Forgot to add, also checkout Rash, made in racket, you can combine bash commands with racket

https://rash-lang.org/


I'll give this a try later. I do recommend learning how to use info mode though, it's very powerful.


Same here. Been struggling to remember idiomatic ways to write Elisp. But now with ChatGPT as a tutor I am writing a ton of Elisp to do all sorts of non trivial text transformation stuff, things I‘d have used Python for.


I used chapGPT to figure out how to get the same information that appears in *buffer-list* - it was a pretty quick session.


I somehow have been using Emacs for 15 years without knowing such a thing existed. I've been using lisp-interactive-mode for this purpose.

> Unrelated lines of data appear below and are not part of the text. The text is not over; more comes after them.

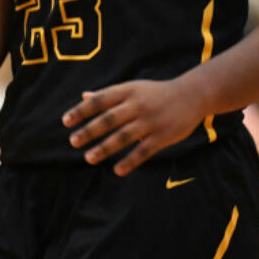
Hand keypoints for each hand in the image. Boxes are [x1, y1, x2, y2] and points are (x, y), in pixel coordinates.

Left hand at [62, 78, 206, 174]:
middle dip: (89, 131)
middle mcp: (137, 105)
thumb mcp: (132, 88)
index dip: (81, 110)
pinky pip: (144, 151)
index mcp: (127, 91)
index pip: (99, 101)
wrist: (193, 95)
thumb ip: (108, 94)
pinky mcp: (163, 136)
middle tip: (73, 142)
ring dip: (105, 148)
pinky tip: (117, 170)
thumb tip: (83, 96)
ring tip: (89, 158)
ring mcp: (150, 121)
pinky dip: (130, 161)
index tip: (65, 121)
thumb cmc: (156, 93)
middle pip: (108, 119)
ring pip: (123, 137)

"I somehow have been using Emacs for 15 years without knowing <thing> existed"

could be the emacs manual title (or any large system tbh)


I've written about all the different methods here:

https://www.masteringemacs.org/article/evaluating-elisp-emac...


This is a great guide!


I have been using Emacs ~50 years, and I have always hoped all of the history would be visible as lisp-expressions which you could view and modify in interactive mode.

It is somewhere there because undo knows it. Typical example is that you fumble something splendid/stupid with fat fingers and then cant figure out what you just did.


Googled it and there is already

    (global-undo-tree-mode)
    (setq undo-tree-auto-save-history t)
    (setq undo-tree-history-directory-alist '(("." . "~/.emacs.d/undo")))
I did not know that.


I think C-h l (lossage) shows the keys and function names.


Yes it does.

Why did not I know that?

-- Because (view-lossage) is weird name for this.


Agree ... I don't know where the name comes from, but I've become used to it since I use C-h l frequently.

I asked chat gpt about it, and what it said seemed to match what I found when I googled it:

> In Emacs, “Lossage” refers to a section in the GNU Emacs Manual that describes how to recognize and deal with situations in which Emacs does not work as expected1. For example, it covers issues such as keyboard code mixups, garbled displays, running out of memory, and crashes and hangs1.

> There is also a command called view-lossage that displays the last 300 input keystrokes2. You can use open-dribble-file to record all your input on a file2.


Yeah, it's interesting that Emacs has ended up with lisp-interactive-mode as the primary "REPL" (even though it's not exactly the same thing). Kind of like the type-anywhere interactive input in Commodore BASICs vs using a dedicated line.


I've been using Emacs for over 30 years without ever needing such a thing. Just evaluate in scratch, keep what you want, delete the rest.


Same here! I will definitely check it out.